→ **To do**
a: List every web address (URL) that appears in the bitcoin-dev mailing list message below.
b: According to the bitcoin-dev mailing list message below, what does the code in pull request #6382 let one create?

→ **Provided passage**
═══

On Thu, Jul 23, 2015 at 1:42 AM, Cory Fields via bitcoin-dev
<bitcoin-dev@lists.linuxfoundation.org> wrote:
> I'm not sure why Bitcoin Core and the rules and policies that it
> enforces are being conflated in this thread. There's nothing stopping
> us from adding the ability for the user to decide what their consensus
> parameters should be at runtime. In fact, that's already in use:
> ./bitcoind -testnet. As mentioned in another thread, the chain params
> could even come from a config file that the user could edit without
> touching the code.

For what is worth, here's yet another piece of code from the "doing
nothing" side:

https://github.com/bitcoin/bitcoin/pull/6382

It allows you to create a regtest-like testchain with a maximum block
size chosen at run time.
Rusty used a less generic testchain for testing 8 MB blocks:

http://rusty.ozlabs.org/?p=509

Unfortunately I don't know of anybody that has used my patch to test
any other size (maybe there's not that much interest in testing other
sizes after all?).

I'm totally in favor of preemptively adapting the code so that when a
new blocksize is to be deployed, adapting the code is not a problem.
Developers can agree on many changes in the code without users having
to agree on a concrete block size first.
I offer my help to do that. That's what I'm trying to do in #6382 and
http://lists.linuxfoundation.org/pipermail/bitcoin-dev/2015-June/008961.html
but to my surprise that gets disregarded as "doing nothing" and as
"having a negative attitude", when not simply ignored.

═══

→ **Data records**
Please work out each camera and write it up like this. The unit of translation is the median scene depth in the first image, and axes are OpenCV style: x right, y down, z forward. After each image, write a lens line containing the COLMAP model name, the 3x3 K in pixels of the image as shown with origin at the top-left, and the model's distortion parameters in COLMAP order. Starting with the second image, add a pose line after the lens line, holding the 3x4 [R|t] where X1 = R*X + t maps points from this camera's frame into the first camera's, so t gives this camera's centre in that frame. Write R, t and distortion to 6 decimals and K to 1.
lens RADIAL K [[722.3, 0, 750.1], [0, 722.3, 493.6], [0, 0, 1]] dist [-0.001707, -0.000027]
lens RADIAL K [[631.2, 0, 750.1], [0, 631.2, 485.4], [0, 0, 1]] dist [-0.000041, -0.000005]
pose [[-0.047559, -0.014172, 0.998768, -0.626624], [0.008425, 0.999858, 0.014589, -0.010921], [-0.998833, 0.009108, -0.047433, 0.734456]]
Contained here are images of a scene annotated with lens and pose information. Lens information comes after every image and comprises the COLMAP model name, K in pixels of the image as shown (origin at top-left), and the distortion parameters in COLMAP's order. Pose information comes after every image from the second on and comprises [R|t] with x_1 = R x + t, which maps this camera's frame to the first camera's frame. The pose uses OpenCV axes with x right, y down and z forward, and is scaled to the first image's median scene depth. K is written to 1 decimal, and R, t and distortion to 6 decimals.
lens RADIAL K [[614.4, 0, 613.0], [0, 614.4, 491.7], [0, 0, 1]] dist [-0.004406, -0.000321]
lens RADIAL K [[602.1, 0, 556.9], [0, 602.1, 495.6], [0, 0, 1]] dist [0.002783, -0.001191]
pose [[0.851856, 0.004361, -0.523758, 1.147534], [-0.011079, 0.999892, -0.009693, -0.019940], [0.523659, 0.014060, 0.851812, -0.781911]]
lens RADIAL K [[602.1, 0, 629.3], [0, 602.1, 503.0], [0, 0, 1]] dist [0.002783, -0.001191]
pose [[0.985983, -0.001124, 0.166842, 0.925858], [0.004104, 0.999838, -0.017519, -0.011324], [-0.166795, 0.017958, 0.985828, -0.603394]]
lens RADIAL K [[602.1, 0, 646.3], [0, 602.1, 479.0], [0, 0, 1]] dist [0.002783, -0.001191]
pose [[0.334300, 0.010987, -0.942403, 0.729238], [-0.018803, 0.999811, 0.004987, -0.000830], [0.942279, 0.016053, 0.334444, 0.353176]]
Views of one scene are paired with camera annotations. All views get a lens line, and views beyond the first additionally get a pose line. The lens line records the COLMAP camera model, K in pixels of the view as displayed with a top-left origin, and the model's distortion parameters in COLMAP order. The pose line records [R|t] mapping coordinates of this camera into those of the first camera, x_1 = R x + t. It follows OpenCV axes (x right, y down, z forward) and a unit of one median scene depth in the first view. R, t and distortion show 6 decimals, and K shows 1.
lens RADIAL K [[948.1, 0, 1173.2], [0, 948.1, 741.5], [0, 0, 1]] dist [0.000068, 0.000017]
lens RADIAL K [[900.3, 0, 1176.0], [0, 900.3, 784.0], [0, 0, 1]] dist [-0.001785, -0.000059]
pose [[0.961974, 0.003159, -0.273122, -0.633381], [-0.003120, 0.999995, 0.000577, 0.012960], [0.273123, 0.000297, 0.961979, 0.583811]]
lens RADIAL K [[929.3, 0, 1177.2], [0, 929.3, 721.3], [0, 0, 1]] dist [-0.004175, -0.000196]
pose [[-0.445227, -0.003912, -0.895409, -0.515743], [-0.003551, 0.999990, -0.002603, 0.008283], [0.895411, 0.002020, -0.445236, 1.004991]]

═══

→ **Expected responses**
a:
https://github.com/bitcoin/bitcoin/pull/6382
http://rusty.ozlabs.org/?p=509
http://lists.linuxfoundation.org/pipermail/bitcoin-dev/2015-June/008961.html

b: A regtest-like testchain with a maximum block size chosen at run time.